Scott_Noone_OSR · June 4, 2013, 9:59am

You’re likely missing something. The best thing to do is put a secondary
drive in your machine (can be a USB drive), attach the FileSpy filter to it,
and save the Word document to that drive. Then you can view all activity to
the drive without having to sift through the noise of I/O on your boot
volume.

-scott
OSR

“gst fish” wrote in message news:xxxxx@ntfsd…

A lot of thanks scott.

I’m on it and had 3 logs actually:no filter, filter without
encryption, filter with encryption. I set the FileSpy path filter to
only include *.doc, *.xls, *.ppt and *.tmp, which seems like not
enough because I couldn’t find write op yet ( probably I need to
change my glasses either :P). Given the fact that my filter was
failing to encrypt .xls and .ppt but decrypt successfully, there must
be somewhere I ignored.

This project is basically not a project.I want to have a deeper grasp
of NT kernel and FS but maybe I chose the wrong start? Whatever. I’m
coding it by myself, and deadline is closing.Aka, I just want to see
how much i can get under time pressure.
Thanks again for your patience scott, I must say I’ve read a dozen of
your replies, which is very helpful for newbies like me.

2013/6/3 Scott Noone :
> Turn off your filter.
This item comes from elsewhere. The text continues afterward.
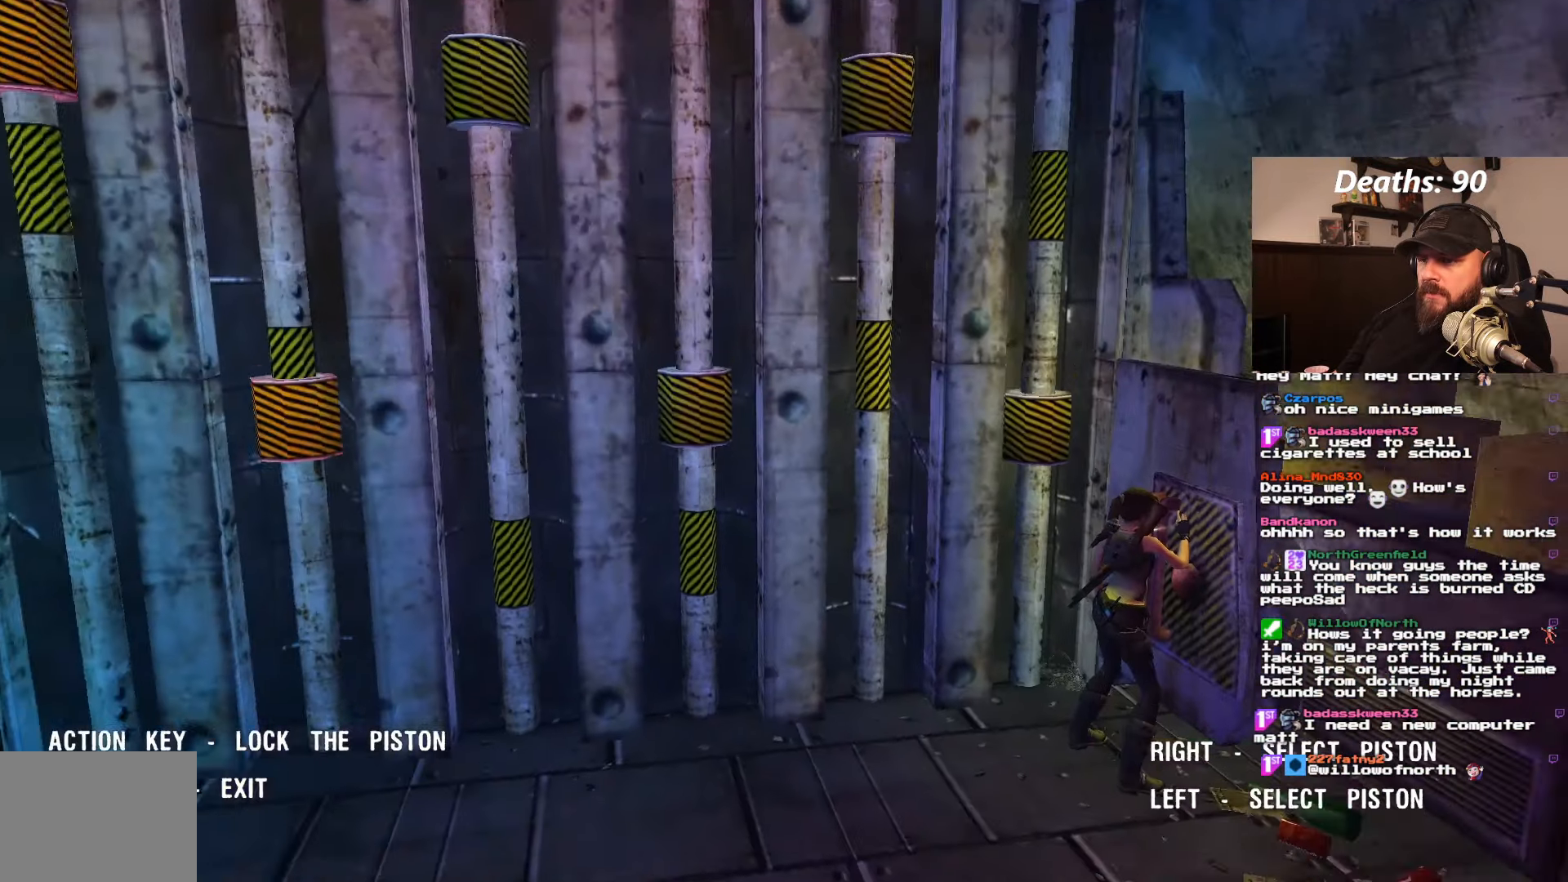
{"dt_ms": 500, "buttons": [], "left_stick": "center", "right_stick": "center", "events": []}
Run FileSpy:
>
> http://www.zezula.net/en/fstools/filespy.html
>
> Or Process Monitor:
>
> http://technet.microsoft.com/en-us/sysinternals/bb896645.aspx
>
> Open Word and save a document. Save the FileSpy/Process Monitor log and
> clear the display.
>
> Enable your filter and repeat the steps above.
>
> You now have two logs: one that succeeds and one that fails. Compare the
> logs and try to figure out what your filter is changing to mess up the
> result (while keeping in mind that the differences might not actually be
> captured by either of these utilities).
>
> Note that you should expect the project that you’ve started to take years,
> not months. There is a steep learning curve and many tedious days and
> nights
> ahead. No one ever said the job was glamorous!
>
> Good luck!
>
> -scott
> OSR
>
>
>
> “gst fish” wrote in message news:xxxxx@ntfsd…
>
>
> First of all, sorry for noob and repeating question i’ve asked.
> My encryption last time was bypassed by notepad cuz my routine wasn’t
> able to get the right fcb, which has been solved by placing the
> fcb-catching function at post-create – I’m not sure if it is
> reasonable, and if it is the cause of my following problems.
> Next step for me is including MS office series, they are save by .tmp
> first and then renamed to .doc. I chose encrypting .tmp as well to
> avoid further problems as disscused before; Besides, my encryption is
> quit simple by XOR the buffer depends on the length of:
> writeLen = iopb->Parameters.Write.Length // if IRP_PAGING_IO |
> IRP_SYNCHRONOUS_PAGING_IO
> writeLen = (ULONG)ROUND_TO_SIZE(writeLen,volCtx->SectorSize); // if
> IRP_NOCACHE
>
> As my test input is always smaller than 1024, so the writeLen i
> observed is always 1024.
>
> But when I saved the file, the minifilter seems to be unstable. It
> either works ok or shows some permission denied fault. To the later
> one, sometime is the file it self, but sometime is normal.dot. To the
> office 2007, it simply fails to encrypt the file T_T. I start the
> filter, open word and input something, reopen, fails, stop the filter,
> reopen , everything goes ok.
>
> I searched some achieves on osr, which indicate that permission denied
> fault may caused by offset or file length changes, but why my filter
> isn’t stable? Does it overwrite something like ‘EOF’?
>
> —
> NTFSD is sponsored by OSR
>
> OSR is hiring!! Info at http://www.osr.com/careers
>
> For our schedule of debugging and file system seminars visit:
> http://www.osr.com/seminars
>
> To unsubscribe, visit the List Server section of OSR Online at
> http://www.osronline.com/page.cfm?name=ListServer

OSR_Community_User · June 5, 2013, 6:25am

> This project is basically not a project.I want to have a deeper grasp

of NT kernel and FS but maybe I chose the wrong start? Whatever. I’m
coding it by myself, and deadline is closing.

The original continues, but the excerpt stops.